Julie Van Camp, Philosophy, published an essay on “Dance” in A Companion to Aesthetics, 2nd ed. (Wiley-Blackwell, 2009), pp. 76-78. She also presented these papers: “Theft versus Transformation in Art,” American Philosophical Association, Philadelphia, Dec. 28, and “Great Artists Steal: Jeff Koons Transforms,” American Society for Aesthetics National Meeting, Northampton, Mass., Nov. 7. She refereed articles for Dance Research Journal, Dance Chronicle and The Journal of Ethics. In addition, she has been elected member-at-large of the Executive Committee of the American Philosophical Association–Pacific Division, to a three-year term running 2009-12.

Althea Waites, Cole Conservatory of Music, completed a residency at Haverford College during the week of April 27-May 1. She gave a recital featuring rarely heard works by African-American and Latin-American composers, a master class for music students, and an interview for WRTI public radio in Philadelphia. Curt Cacioppo and the Department of Music hosted the residency as part of his seminar on “American Roots.” Waites also published an article titled “Thoughts and Reflections: Making the Case for African-American Composers” for the May edition of the KUSC newsletter.

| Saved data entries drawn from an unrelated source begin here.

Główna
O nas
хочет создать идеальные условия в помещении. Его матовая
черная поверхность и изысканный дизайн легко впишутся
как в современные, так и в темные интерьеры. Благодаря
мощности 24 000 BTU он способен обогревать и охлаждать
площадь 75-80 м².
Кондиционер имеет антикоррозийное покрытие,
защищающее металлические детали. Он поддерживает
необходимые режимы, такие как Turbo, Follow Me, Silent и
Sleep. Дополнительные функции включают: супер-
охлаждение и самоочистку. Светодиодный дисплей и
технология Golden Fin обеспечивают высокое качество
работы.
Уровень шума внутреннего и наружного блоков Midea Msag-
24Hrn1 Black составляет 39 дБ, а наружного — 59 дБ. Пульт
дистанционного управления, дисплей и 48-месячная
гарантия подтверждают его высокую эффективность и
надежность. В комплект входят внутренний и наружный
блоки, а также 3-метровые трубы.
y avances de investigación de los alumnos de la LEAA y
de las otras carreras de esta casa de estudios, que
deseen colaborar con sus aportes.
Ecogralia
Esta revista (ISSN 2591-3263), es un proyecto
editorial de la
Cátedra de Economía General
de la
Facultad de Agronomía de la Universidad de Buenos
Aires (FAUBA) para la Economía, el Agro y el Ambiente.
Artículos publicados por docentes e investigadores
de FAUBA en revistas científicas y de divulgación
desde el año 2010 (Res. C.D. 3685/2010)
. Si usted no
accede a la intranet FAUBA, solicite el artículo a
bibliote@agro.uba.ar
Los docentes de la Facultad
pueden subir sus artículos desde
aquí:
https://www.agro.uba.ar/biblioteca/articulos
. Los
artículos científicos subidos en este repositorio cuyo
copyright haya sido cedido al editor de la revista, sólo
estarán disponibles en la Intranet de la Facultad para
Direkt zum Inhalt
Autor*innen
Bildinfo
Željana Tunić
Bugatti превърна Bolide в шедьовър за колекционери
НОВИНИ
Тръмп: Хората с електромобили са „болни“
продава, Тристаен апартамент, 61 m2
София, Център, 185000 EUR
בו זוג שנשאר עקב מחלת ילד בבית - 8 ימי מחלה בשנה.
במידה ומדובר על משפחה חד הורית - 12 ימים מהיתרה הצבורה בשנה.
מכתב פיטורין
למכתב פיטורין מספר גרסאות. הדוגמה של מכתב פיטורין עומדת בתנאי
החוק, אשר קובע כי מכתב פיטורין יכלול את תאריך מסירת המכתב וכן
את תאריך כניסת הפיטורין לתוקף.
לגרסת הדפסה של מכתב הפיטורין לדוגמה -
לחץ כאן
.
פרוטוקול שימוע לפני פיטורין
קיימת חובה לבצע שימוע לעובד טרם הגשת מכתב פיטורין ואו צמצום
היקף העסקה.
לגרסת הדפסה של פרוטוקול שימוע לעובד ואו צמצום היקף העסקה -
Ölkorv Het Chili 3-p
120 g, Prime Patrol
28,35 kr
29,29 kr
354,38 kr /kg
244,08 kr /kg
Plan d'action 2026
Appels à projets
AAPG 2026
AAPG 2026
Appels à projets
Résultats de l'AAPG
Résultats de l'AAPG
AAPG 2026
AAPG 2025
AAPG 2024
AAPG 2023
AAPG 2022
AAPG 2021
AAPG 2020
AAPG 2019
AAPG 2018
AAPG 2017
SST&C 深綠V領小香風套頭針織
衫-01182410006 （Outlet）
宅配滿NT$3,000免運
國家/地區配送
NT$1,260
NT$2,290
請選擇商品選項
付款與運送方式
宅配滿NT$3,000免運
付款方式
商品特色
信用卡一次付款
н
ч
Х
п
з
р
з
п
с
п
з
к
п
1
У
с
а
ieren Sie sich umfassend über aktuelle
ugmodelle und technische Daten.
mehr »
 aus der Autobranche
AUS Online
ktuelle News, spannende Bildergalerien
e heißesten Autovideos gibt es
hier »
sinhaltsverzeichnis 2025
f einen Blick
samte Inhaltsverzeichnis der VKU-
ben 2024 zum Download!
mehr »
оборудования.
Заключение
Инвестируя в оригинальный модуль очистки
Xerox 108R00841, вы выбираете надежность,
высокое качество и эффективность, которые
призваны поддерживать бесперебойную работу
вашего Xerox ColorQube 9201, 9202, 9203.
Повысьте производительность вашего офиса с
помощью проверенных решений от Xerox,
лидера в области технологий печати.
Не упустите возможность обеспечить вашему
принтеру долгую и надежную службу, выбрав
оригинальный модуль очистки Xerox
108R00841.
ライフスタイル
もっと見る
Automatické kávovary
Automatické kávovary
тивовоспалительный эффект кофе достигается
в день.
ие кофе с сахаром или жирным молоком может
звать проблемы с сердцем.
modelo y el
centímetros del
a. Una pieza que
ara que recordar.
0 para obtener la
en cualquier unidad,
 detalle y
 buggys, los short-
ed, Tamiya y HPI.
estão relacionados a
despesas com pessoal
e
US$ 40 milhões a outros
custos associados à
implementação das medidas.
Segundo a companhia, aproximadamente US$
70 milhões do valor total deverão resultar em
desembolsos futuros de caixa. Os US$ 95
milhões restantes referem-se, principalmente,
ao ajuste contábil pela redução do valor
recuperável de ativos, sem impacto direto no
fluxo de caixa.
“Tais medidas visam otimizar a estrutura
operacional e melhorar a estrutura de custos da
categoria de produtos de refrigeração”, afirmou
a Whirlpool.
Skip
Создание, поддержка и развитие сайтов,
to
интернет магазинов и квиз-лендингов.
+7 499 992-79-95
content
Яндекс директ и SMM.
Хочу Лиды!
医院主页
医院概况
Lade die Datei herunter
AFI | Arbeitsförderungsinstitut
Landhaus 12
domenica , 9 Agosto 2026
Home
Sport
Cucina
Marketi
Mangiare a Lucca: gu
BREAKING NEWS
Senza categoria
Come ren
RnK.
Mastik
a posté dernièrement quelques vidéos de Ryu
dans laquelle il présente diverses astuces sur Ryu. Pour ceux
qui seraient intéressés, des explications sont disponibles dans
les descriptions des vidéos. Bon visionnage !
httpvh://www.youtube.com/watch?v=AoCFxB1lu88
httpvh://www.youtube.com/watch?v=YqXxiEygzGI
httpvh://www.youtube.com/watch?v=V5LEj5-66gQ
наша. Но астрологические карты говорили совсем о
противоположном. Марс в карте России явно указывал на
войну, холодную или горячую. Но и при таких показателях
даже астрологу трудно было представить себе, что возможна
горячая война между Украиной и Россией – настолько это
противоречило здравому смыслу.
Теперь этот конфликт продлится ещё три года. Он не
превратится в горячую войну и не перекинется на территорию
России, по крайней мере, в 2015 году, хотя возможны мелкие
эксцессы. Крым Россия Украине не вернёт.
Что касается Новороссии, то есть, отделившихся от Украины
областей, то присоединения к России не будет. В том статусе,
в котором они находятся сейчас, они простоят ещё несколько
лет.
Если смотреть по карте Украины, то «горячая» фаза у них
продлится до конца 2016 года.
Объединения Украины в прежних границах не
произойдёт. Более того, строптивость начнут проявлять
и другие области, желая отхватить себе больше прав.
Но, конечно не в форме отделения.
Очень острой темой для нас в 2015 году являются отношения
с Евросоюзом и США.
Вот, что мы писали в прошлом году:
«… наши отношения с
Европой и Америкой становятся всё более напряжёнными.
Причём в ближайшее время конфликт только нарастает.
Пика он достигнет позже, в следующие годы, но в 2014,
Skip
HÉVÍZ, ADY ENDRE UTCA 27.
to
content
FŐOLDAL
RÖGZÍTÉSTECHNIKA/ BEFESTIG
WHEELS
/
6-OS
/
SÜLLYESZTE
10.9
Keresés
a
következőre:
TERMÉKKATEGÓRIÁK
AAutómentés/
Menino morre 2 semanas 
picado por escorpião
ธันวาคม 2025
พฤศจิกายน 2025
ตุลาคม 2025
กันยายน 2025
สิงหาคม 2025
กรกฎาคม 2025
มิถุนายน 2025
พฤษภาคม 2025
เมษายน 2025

Skyne Uku Wertimer, Africana Studies, presented a juried paper titled “The International Dimensions of Crimes Against Humanity: Ethnic Cleansing, Genocide and Pogrom” at the International Studies Association’s 50th Annual Convention held in New York City on Feb. 15-18 under the theme “Exploring the Past: Anticipating the Future.” She also coordinated and presented a paper titled “An Overview of the Organization of African Unity and the African Union” on April 16 at the Karl Anatol Center. This special forum was a part of the Black History Month activities sponsored by Africana Studies titled “The African Union Vision: Balancing the Past with the Present” with the motto “Twaweza: We Can Make It Happen.”